The institute is owned by the kingdom’s sovereign wealth fund Mumtalakat, and run by CEO Noora Jamsheer, who noted the world is seeing growing demand for these gems.

She told Arab News: “The reason we’re seeing an increase in natural pearls is due to the growing global demand for items with rarity value. And that rarity is being maintained by the government of Bahrain.”

Jamsheer noted that there is greater demand for natural pearls as opposed to the cultured variety.

Cultured pearls are artificially produced by inserting a tiny piece of mother-of-pearl into a live oyster shell, but Jamsheer said the result produces an almost “too perfect” stone that is only 20 percent natural, with the core made from inferior material.

But the beauty of 100 percent natural pearls are their subtle imperfections and incomparable luster, which have been prized for thousands of years, she said.

Pearls have a storied modern history. A high-water mark came around 1915, when an especially fine pearl was found to be worth four times a diamond of the same weight.

The following year the famous French jeweler Cartier bought its New York showroom by exchanging two strings of pearls for a Fifth Avenue building — a deal worth some $1.5 million at the time.

But only a few years later those same strings of pearls were valued at only $140,000, as the natural pearl market declined due to a combination of factors including the Great Depression and the demise of the imperial families of Europe and the maharajas of India, who prized the stone.

As demand for natural pearls fell, the artificial cultivation of pearls grew more sophisticated and came to dominate the market.

Meanwhile, Bahrain, which has always had an established pearl industry, increasingly became an oil-based economy after crude was discovered in the kingdom in the 1930s. Severe restrictions were imposed on the extraction of pearls, which kept a lid on the sector for decades.

Jamsheer pointed out that the kingdom has a wide-ranging plan to boost the pearl business.

This includes using the institute to regulate new pearls by developing its gem laboratory, and protecting the country’s offshore pearl beds, which are larger than the whole of Bahrain.

The body also works to preserve the heritage of the industry and strengthen the kingdom’s position as a global center for the trade in natural pearls.

The Pearl Diver monument in the Bahrain National Museum (Shutterstock)

Jamsheer pointed out that pearls continue to be sourced by divers, as they have since the beginning of the industry, but they now use oxygen tanks making the job less dangerous.

She said some 800 Bahrainis have been awarded a license to dive for pearls, after completing a course covering extraction techniques and regulatory issues.

The global market for natural pearls is valued at between $100 million and $150 million a year, according to a report by consultants McKinsey, a sector dominated by Bahrain.

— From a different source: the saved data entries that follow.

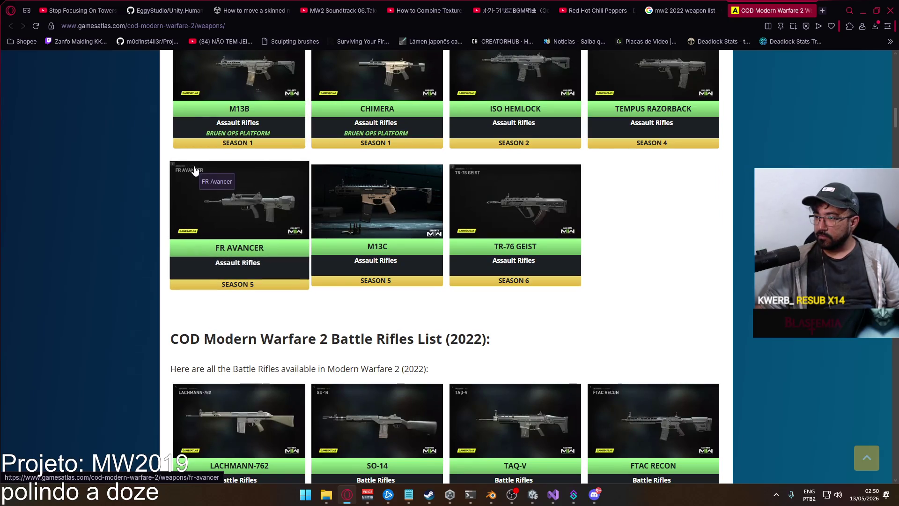
{"action": "scroll", "coordinate": [195, 168], "scroll_direction": "down", "scroll_amount": 1}
{"action": "scroll", "coordinate": [197, 166], "scroll_direction": "down", "scroll_amount": 3}
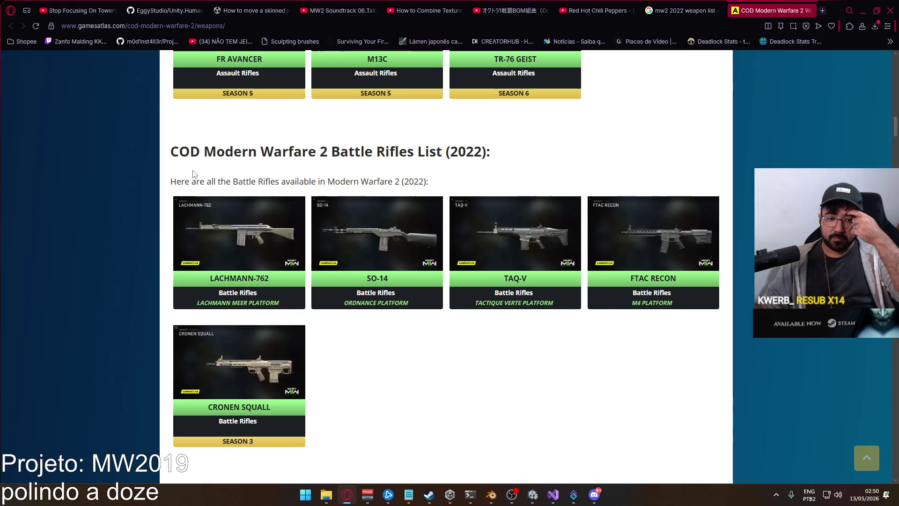
{"action": "scroll", "coordinate": [193, 174], "scroll_direction": "down", "scroll_amount": 6}
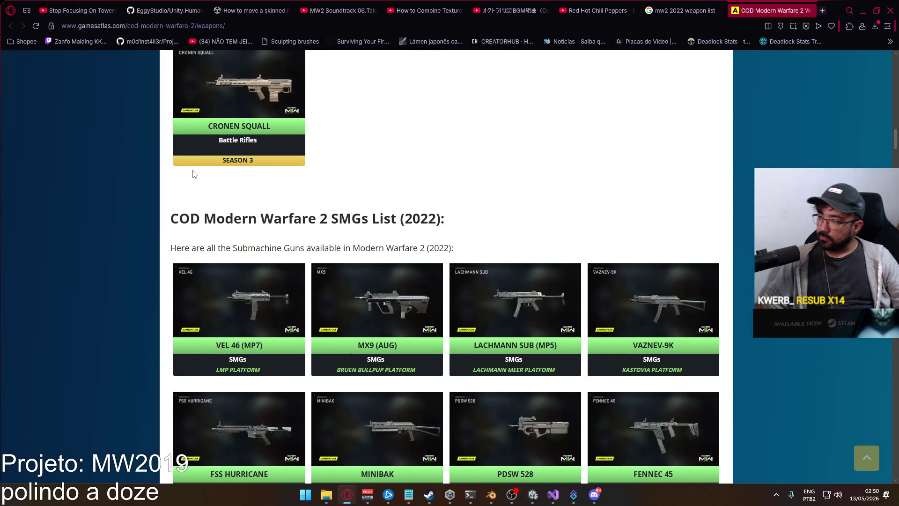
{"action": "scroll", "coordinate": [195, 174], "scroll_direction": "down", "scroll_amount": 2}
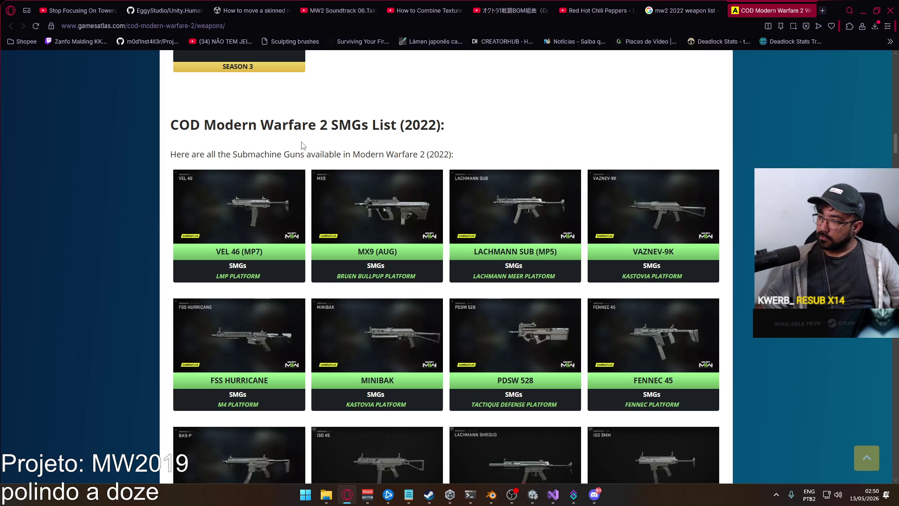
{"action": "scroll", "coordinate": [295, 145], "scroll_direction": "down", "scroll_amount": 2}
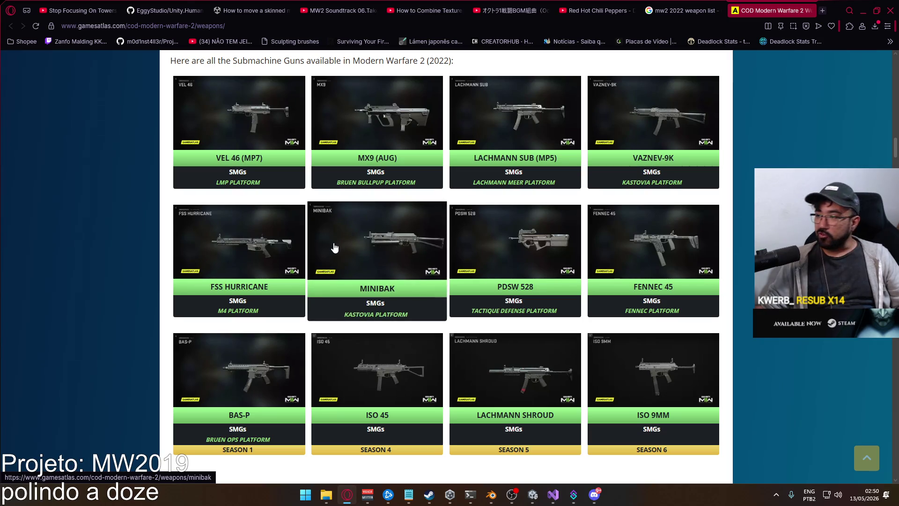
{"action": "scroll", "coordinate": [389, 211], "scroll_direction": "down", "scroll_amount": 2}
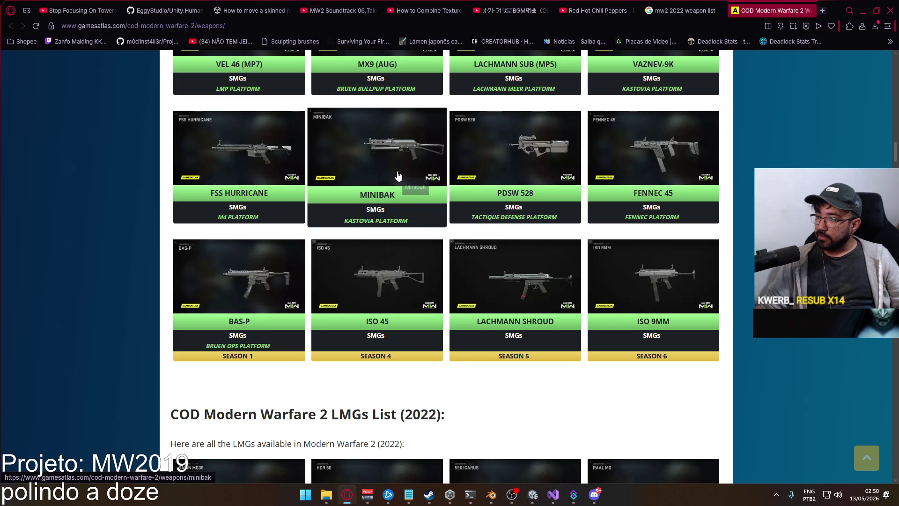
{"action": "scroll", "coordinate": [396, 174], "scroll_direction": "down", "scroll_amount": 6}
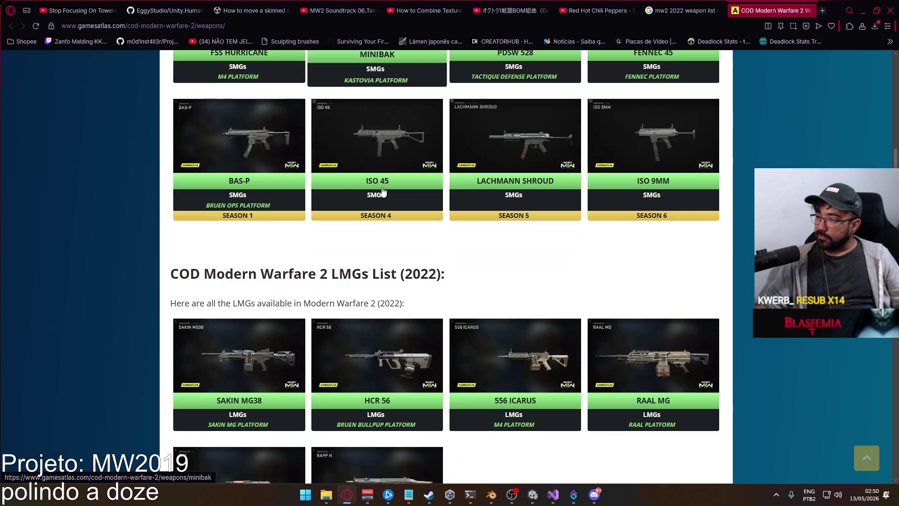
{"action": "scroll", "coordinate": [321, 185], "scroll_direction": "down", "scroll_amount": 2}
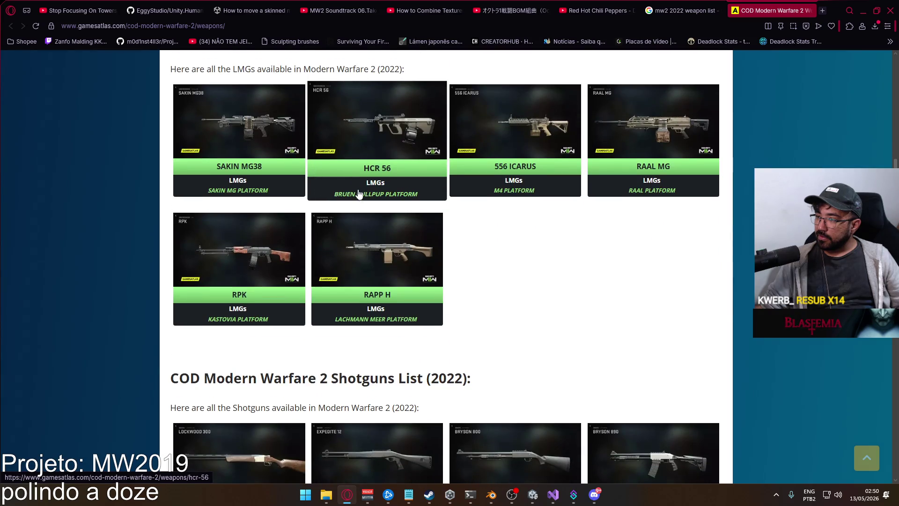
{"action": "scroll", "coordinate": [349, 194], "scroll_direction": "down", "scroll_amount": 1}
{"action": "scroll", "coordinate": [539, 220], "scroll_direction": "down", "scroll_amount": 6}
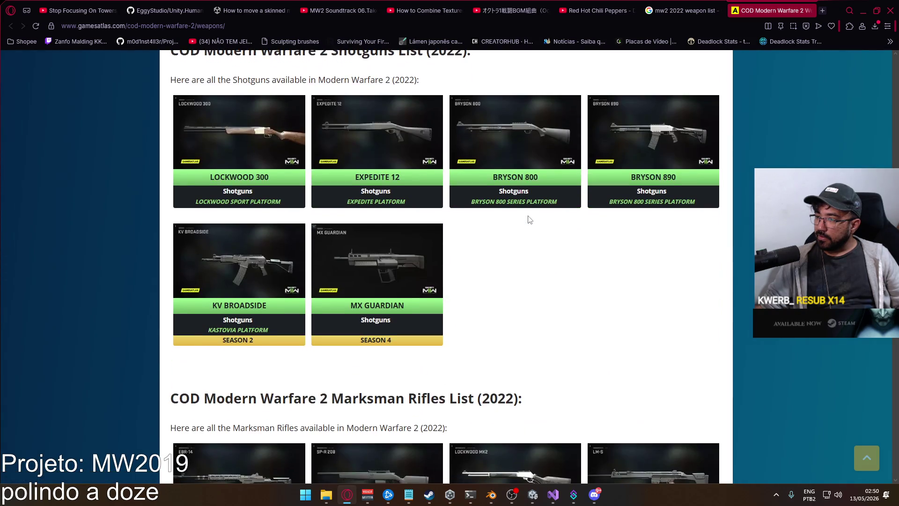
{"action": "scroll", "coordinate": [520, 220], "scroll_direction": "down", "scroll_amount": 3}
{"action": "scroll", "coordinate": [341, 221], "scroll_direction": "up", "scroll_amount": 2}
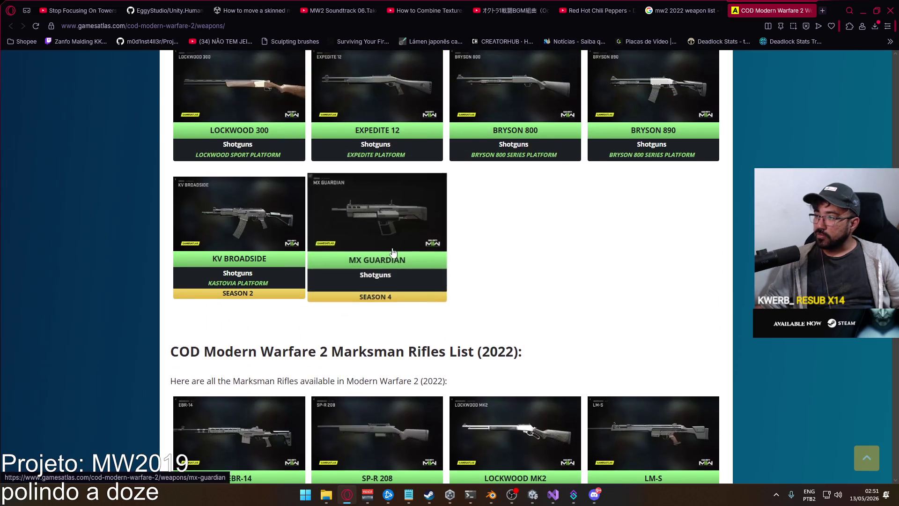
{"action": "scroll", "coordinate": [388, 257], "scroll_direction": "down", "scroll_amount": 6}
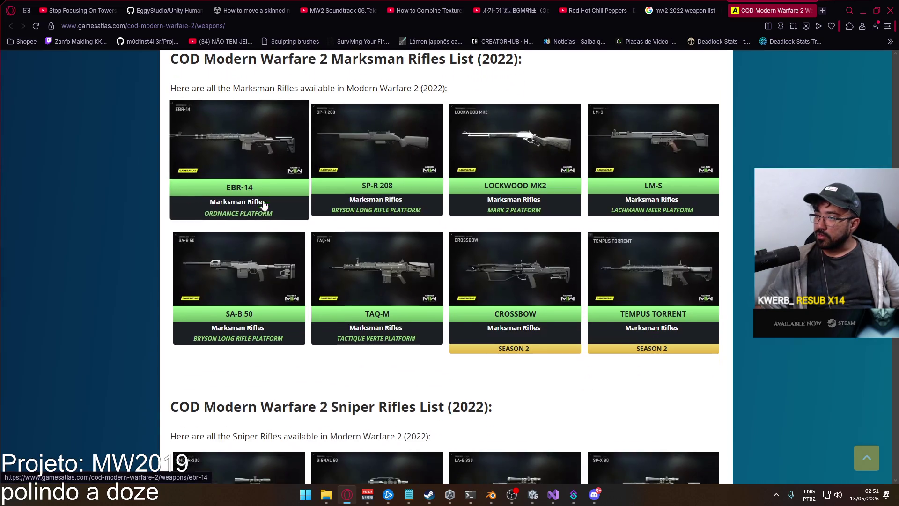
{"action": "scroll", "coordinate": [264, 206], "scroll_direction": "down", "scroll_amount": 6}
{"action": "scroll", "coordinate": [263, 205], "scroll_direction": "down", "scroll_amount": 2}
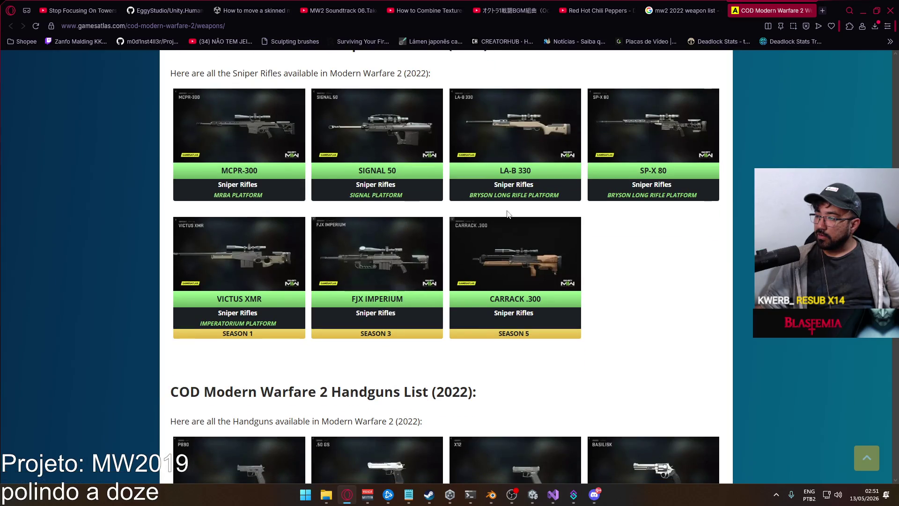
{"action": "scroll", "coordinate": [487, 216], "scroll_direction": "down", "scroll_amount": 6}
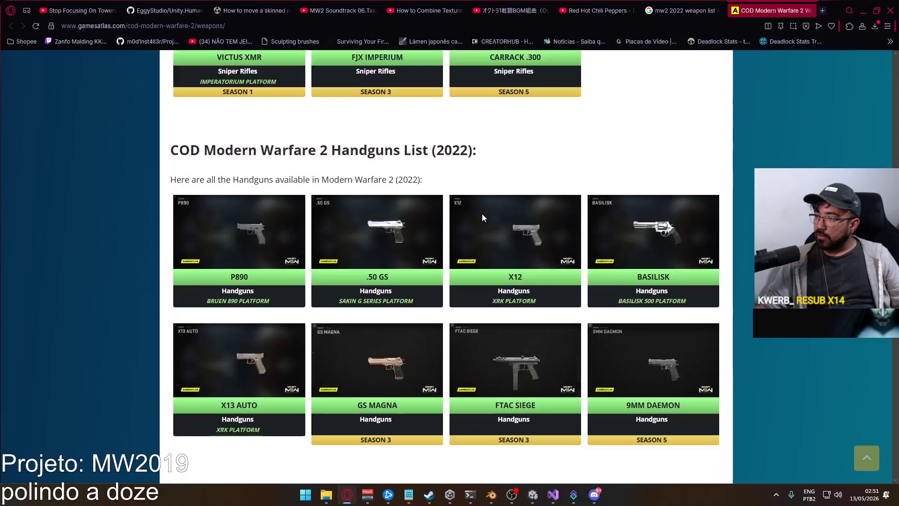
- Scroll back up to Assault Rifles (M4, TAQ-56, KASTOV 762, LACHMANN-556) and close the page
{"action": "scroll", "coordinate": [481, 218], "scroll_direction": "up", "scroll_amount": 3}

The value of a pearl can vary dramatically depending on factors such as type, size, color and surface quality — but in general they range from $200 to over $100,000, according to UK firm The Pearl Source.

Jamsheer said the market for natural pearls is driven by two major factors: The growing demand for ultra-luxury items with great rarity, and the fact that natural pearls are sourced in sustainable conditions that are not tainted by conflict, unlike gold and diamonds, which can often be associated with civil war, child labor and oppressive regimes.

Before joining the institute, Jamsheer worked with the UN Security Council as an expert in natural resources.

She said: “I visited West Africa and monitored natural resources there, and when I came into the pearl sector, I thought I would be seeing something similar to gold and diamond production.

“But it was completely different because this material is made by nature, which doesn’t need to be cut and polished. It’s remarkable because there’s never been any conflict associated with natural pearls, unlike with other gemstones.”

Jamsheer pointed out that tourists to the kingdom are also allowed to dive for pearls.

She said: “As a tourist, you have a quota of 60 oysters, and you get to keep whatever you find. So with a bit of luck and some pixie dust, you never know, you might find a gem.”